Iügis
Cada noche, los sueños esperan a Linalí.
Se agazapan bajo la cama, afilando sus cuchillos y una vez que las defensas bajan, la apuñalan con visiones terribles.
Desde alguna parte, la campana que marca las doce en punto, taladrando sus oídos, astillando su cordura.
La sangre que brota en sus manos. De Allen, de Komui, Kanda, alguien a quien ama mucho. Y que ha muerto.
Los lamentos le nacían en la boca y el caudal de lágrimas se hacía paso por sus ojos.
Pero dentro de su desesperación, con los golpes de la hoz oscura, se cosechaban unas cuantas imágenes, demasiado frescas para ser analizadas, furtivas, lumínicas, almibaradas y felices.

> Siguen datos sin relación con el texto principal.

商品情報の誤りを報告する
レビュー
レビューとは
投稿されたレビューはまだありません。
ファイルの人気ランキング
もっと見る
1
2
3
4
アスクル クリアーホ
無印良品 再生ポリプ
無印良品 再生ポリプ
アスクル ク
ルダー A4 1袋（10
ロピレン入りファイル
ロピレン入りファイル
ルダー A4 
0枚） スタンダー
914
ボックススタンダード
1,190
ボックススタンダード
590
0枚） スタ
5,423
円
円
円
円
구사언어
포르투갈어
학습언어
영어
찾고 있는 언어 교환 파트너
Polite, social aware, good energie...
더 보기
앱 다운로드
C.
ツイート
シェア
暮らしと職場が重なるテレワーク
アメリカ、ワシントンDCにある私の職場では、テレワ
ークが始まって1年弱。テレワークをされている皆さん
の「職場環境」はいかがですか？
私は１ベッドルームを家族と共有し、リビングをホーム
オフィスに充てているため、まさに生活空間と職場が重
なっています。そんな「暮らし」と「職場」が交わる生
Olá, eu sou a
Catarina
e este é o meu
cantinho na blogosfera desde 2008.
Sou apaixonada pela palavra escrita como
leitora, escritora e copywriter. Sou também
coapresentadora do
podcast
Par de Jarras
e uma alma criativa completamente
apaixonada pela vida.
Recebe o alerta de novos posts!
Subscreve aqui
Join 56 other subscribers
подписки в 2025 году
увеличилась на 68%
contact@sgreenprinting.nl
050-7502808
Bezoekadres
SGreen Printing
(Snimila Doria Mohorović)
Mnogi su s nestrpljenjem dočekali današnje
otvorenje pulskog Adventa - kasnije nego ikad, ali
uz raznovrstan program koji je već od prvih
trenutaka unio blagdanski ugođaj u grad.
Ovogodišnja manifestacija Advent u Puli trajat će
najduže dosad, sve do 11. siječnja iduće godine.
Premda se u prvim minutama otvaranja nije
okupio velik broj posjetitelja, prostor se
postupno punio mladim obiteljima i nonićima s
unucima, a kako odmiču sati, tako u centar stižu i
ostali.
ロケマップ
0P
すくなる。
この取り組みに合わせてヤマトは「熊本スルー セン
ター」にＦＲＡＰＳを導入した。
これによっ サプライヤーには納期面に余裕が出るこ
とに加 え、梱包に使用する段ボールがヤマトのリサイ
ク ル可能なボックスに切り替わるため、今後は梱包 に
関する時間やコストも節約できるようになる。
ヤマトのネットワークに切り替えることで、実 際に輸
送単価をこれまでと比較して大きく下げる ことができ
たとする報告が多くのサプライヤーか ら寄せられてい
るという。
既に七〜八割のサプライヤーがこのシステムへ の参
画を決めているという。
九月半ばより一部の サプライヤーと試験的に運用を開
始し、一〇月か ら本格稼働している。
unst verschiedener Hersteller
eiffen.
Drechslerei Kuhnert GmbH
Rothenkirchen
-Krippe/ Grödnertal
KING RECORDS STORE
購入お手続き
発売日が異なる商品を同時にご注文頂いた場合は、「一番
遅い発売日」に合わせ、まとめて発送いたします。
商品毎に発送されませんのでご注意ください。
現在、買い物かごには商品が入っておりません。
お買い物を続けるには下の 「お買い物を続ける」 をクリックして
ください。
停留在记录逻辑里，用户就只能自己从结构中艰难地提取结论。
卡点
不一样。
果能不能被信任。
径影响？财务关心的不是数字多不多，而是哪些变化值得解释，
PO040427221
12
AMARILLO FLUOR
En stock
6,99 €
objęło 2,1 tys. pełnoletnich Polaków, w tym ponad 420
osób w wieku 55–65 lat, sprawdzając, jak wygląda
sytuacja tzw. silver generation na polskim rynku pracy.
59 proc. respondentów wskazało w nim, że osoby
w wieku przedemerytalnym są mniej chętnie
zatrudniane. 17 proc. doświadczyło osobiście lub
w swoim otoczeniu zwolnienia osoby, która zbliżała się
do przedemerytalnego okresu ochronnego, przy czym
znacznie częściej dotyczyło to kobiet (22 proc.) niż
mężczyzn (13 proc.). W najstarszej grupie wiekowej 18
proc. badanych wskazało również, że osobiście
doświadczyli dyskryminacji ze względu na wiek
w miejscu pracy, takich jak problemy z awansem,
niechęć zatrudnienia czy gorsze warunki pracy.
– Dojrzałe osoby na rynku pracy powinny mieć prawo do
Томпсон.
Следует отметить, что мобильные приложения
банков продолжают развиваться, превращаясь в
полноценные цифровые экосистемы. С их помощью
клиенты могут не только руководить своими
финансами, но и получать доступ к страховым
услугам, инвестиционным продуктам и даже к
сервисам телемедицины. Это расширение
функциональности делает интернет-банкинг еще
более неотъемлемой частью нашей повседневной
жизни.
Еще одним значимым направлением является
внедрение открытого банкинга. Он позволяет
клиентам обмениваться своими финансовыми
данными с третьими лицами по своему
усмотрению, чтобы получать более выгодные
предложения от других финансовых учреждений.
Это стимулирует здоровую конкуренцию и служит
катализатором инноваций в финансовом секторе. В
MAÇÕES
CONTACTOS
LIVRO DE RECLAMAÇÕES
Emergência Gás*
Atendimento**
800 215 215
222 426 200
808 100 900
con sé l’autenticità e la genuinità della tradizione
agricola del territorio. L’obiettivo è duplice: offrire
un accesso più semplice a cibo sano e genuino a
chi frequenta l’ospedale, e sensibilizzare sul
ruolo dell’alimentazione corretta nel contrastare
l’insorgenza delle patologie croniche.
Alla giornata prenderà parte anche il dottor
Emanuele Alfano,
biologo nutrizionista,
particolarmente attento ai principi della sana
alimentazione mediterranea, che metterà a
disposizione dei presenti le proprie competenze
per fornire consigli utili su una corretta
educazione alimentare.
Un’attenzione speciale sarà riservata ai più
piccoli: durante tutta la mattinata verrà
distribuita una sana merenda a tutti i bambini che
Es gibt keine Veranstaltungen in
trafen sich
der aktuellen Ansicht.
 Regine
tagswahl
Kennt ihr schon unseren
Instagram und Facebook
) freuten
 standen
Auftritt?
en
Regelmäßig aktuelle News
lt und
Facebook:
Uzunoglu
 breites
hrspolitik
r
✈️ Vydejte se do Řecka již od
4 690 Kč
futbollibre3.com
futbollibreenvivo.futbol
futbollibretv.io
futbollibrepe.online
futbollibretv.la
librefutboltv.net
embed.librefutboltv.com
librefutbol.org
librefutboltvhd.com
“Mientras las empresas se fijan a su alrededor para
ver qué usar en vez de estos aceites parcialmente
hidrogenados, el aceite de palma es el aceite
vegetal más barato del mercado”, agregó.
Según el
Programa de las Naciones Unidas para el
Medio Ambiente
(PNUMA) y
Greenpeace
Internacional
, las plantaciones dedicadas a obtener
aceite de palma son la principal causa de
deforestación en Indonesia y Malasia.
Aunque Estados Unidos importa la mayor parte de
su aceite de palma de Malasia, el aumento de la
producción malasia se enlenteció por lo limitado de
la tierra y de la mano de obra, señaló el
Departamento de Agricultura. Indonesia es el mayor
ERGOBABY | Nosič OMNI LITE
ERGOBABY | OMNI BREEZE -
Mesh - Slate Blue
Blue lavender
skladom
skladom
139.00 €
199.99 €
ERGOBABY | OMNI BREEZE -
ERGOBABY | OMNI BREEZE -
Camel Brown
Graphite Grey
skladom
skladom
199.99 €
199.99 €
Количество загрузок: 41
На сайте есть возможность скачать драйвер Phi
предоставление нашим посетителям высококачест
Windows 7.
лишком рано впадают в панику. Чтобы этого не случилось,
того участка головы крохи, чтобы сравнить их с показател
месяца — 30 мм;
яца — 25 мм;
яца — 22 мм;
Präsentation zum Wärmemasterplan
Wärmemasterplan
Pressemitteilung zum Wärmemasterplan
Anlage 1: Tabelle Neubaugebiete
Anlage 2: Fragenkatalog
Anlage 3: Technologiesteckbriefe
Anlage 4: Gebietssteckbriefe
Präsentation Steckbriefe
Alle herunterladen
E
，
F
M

Linalí sabe que tiene dos vidas: la que sucede con sus ojos abiertos y la que procede cuando los cierra.
En ese mundo de en sueños, hay personas que ya conoce, esperando a revelarse, ocultas por la sombra de los paisajes. Se da el lujo de explorar infiernos y paraísos, vuela por el cosmos, envuelta en el manto estelar, baja nuevamente con una pirueta fallida, al mar lleno de sal.
Y cuchillos helados en el verdor repleto de oscuridad. Hay niños llorando en sus recuerdos atrapados en los escombros de su ciudad natal, devastada por demonios. También los akumas hablan, con los labios y la lengua retorcidos en dolor.
En el cielo, vio a sus padres muertos, tomados de las manos, una cara contra la otra, unidos en amorosa armonía. Le gustaría saludarlos, pero desvían la mirada de su figura, como si ella los avergonzara con su mera existencia.
Han pasado años desde los comienzos, cuando adolescente, en donde los sueños se le presentaron como un horror natural y ahora son leche agria cada noche. Linalí descubrió el mecanismo de su propia psiquis, pese a que ignora cómo. Y despierta gritando, llorando, ahogada en la oscuridad, con el colgante del que pende el anillo de matrimonio (sus dedos eran tan flacos y al ser herencia de Cross Marian, ni pensaron en cambiarlo por otro) casi estrangulándole y buscando a Allen entre las mantas, que siempre está dispuesto a recibirle a dormir sobre su pecho. Aunque después ella no duerma, solo se quede mirándole respirar lo que dure esa noche, agradeciendo que aún están juntos, preguntándose cuánto durará antes de que la noche eterna reclame a uno de los dos. "Que no pase, por favor" y no sabe a quién le reza porque desde que le metieron por la fuerza en ese edificio gobernado en la cima por una cruz, dejó de creer por rabia. Pero a sí misma, al destino inevitable y aprieta el anillo con su cadena, tan fuerte contra la palma que le deja una marca rojiza, morada, por la que Allen preguntará a la mañana, preocupado solo a penas porque ha visto cosas mucho peores mancillándole la piel sin cobrarle grandes secuelas. Y Lina le dirá solo de la pesadilla, porque el horror de la pérdida posible es el modo de vivir día a día.